Vergiftung mit Nowitschok? Moskau weist Vorwürfe zurück
SALISBURY (dpa) Das mit dem Kampfstoff Nowitschok vergiftete Paar aus Südengland ist vermutlich nicht Opfer eines gezielten Anschlags geworden. Das berichtete der britische Sicherheitsstaatssekretär Ben Wallace am Donnerstag. Die beiden Opfer könnten stattdessen zufällig mit einem kontaminierten Gegenstand in Kontakt gekommen sein, der beim Anschlag auf die Skripals genutzt worden war.
Bei den jüngsten Opfern handelt es sich nach Polizeiangaben um einen 45-jährigen Mann und eine 44-jährige Frau aus der Region. Zunächst sei die Frau am Samstag im Wohnhaus in Amesbury kollabiert, später musste auch der Mann ins Krankenhaus in das wenige Kilometer entfernte Salisbury. Nach Angaben eines Bekannten waren beide nicht mehr ansprechbar; ihnen lief Schaum aus dem Mund. Die Polizei hat fünf Areale in Amesbury und Salisbury identifiziert, die genauer unter die Lupe genommen werden. Das Paar hatte sich kurz vor der Erkrankung in beiden Orten aufgehalten. Wer kürzlich in diesen Arealen gewesen sei, solle Sicherheitsmaßnahmen einhalten und etwa Kleidung und Handys reinigen.
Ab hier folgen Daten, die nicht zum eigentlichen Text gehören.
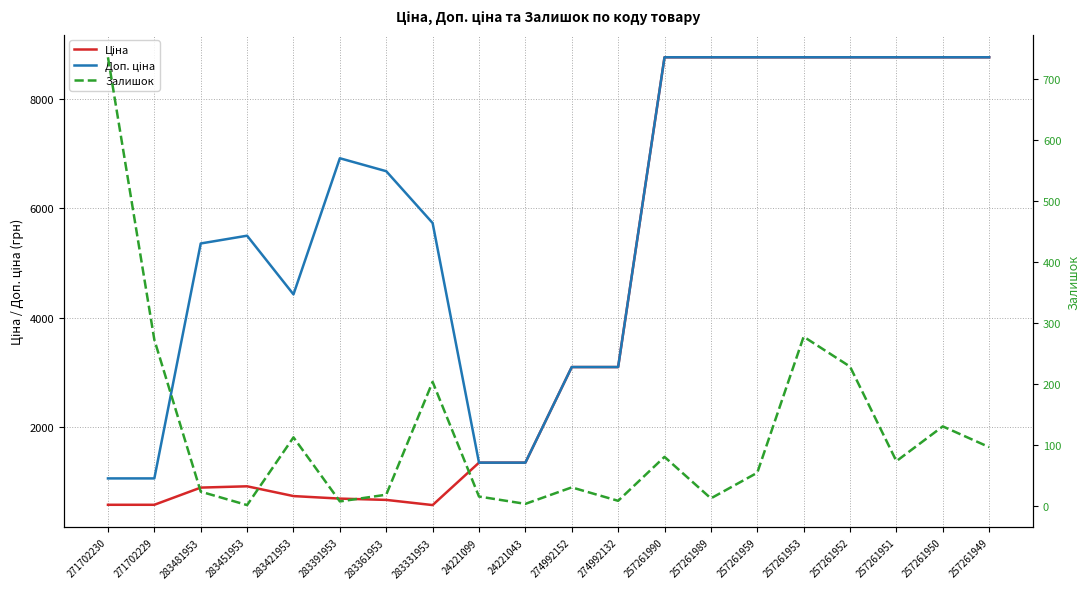

What is the label of the 2nd point from the left?

271702229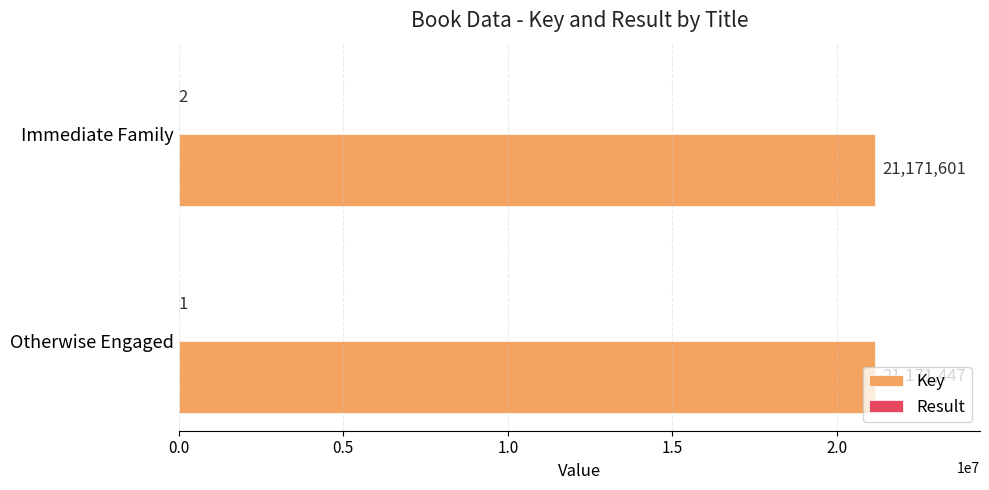

What is the greatest value displayed?

21171601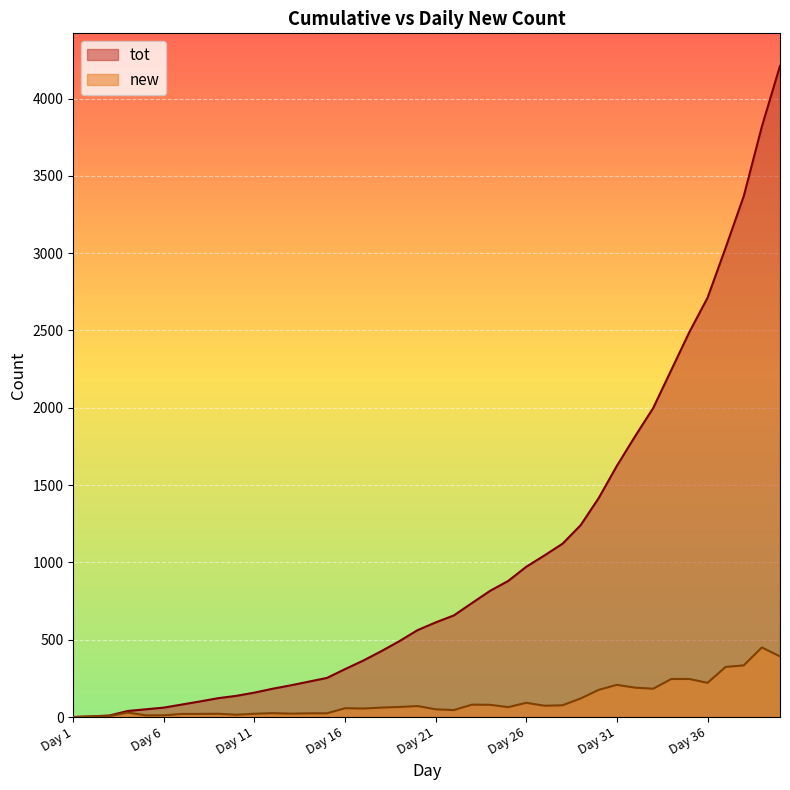

How many lines are shown in the chart?

2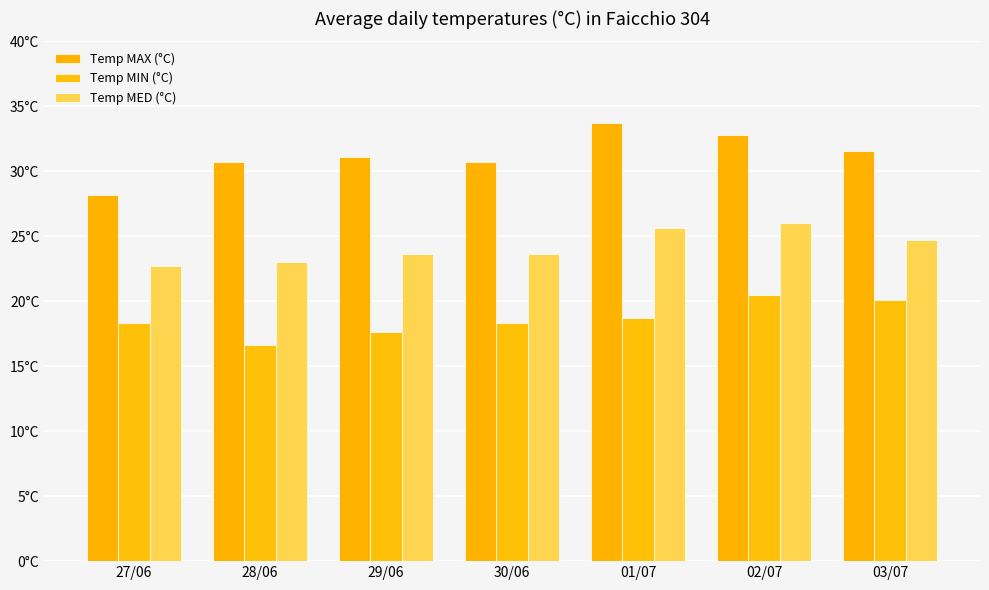

Are the bars horizontal?

No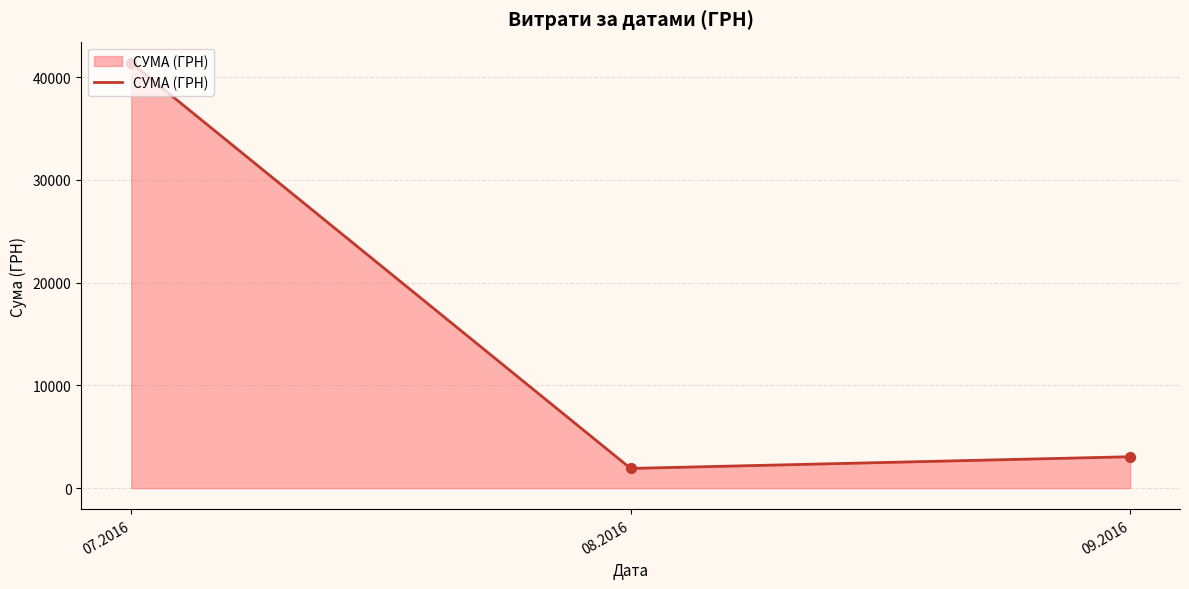

Which has a higher value, 09.2016 or 08.2016?

09.2016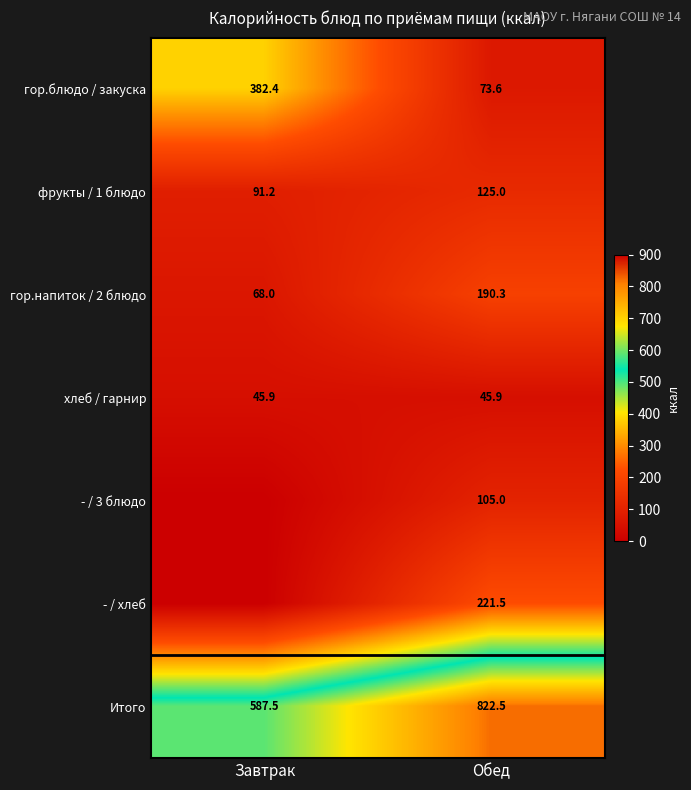

At how many categories does at least one series exceed 497?

2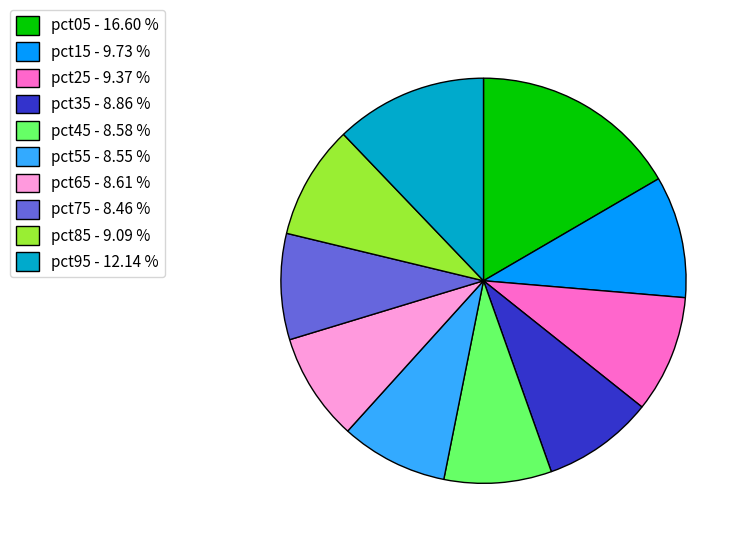

Which slice is the largest?

pct05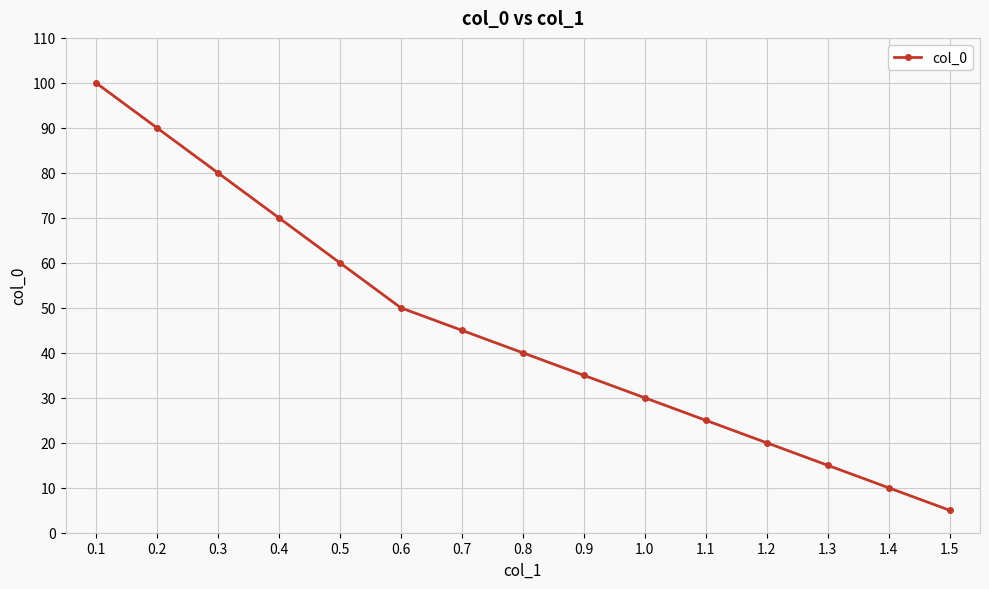

List the labels in order of value, smallest first.

1.5, 1.4, 1.3, 1.2, 1.1, 1.0, 0.9, 0.8, 0.7, 0.6, 0.5, 0.4, 0.3, 0.2, 0.1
Die britische Premierministerin Theresa May kündigte an, in den Ermittlungen alle Hebel in Bewegung zu setzen. Vor vier Monaten waren der ehemalige russische Doppelagent Sergej Skripal (67) und seine Tochter Julia (33) bewusstlos auf einer Parkbank in Salisbury entdeckt worden. Nach langer Therapie leben sie heute an einem geheimen Ort. London bezichtigt Moskau, Drahtzieher des Anschlags zu sein. Nowitschok wurde in der früheren Sowjetunion hergestellt, später tauchte es in anderen Ländern auf.
Russland bezeichnete die Vergiftungsfälle mit dem Kampfstoff Nowitschok als eine politische Intrige Großbritanniens: „Wir fordern die Regierung von Theresa May dazu auf, die Intrigen mit giftigen Chemikalien zu beenden und die Ermittlungen nicht zu behindern“, sagte eine Sprecherin der Außenministeriums am Donnerstag in Moskau. Russland sei jederzeit zu gemeinsamen Untersuchungen bereit.